--- Provided data Enclosed Below ---

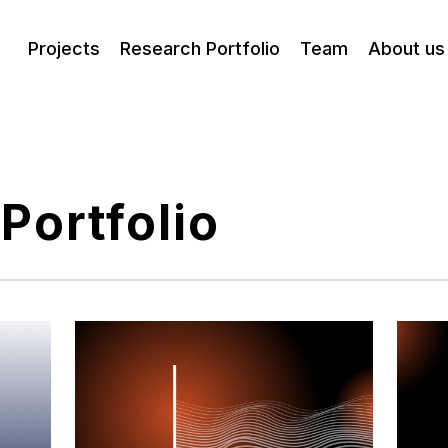
Projects
Research Portfolio
Team
About us
Portfolio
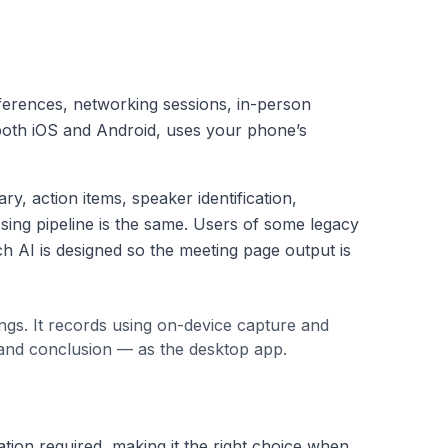
nferences, networking sessions, in-person
 both iOS and Android, uses your phone’s
, action items, speaker identification,
sing pipeline is the same. Users of some legacy
h AI is designed so the meeting page output is
ngs. It records using on-device capture and
 and conclusion — as the desktop app.
tion required, making it the right choice when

--- End of Enclosed Provided data ---

■ Instructions to follow: With pictures excluded, output the listing above exactly as it stands.

■ Output for this task:
Projects
Research Portfolio
Team
About us
Portfolio
nferences, networking sessions, in-person
 both iOS and Android, uses your phone’s
, action items, speaker identification,
sing pipeline is the same. Users of some legacy
h AI is designed so the meeting page output is
ngs. It records using on-device capture and
 and conclusion — as the desktop app.
tion required, making it the right choice when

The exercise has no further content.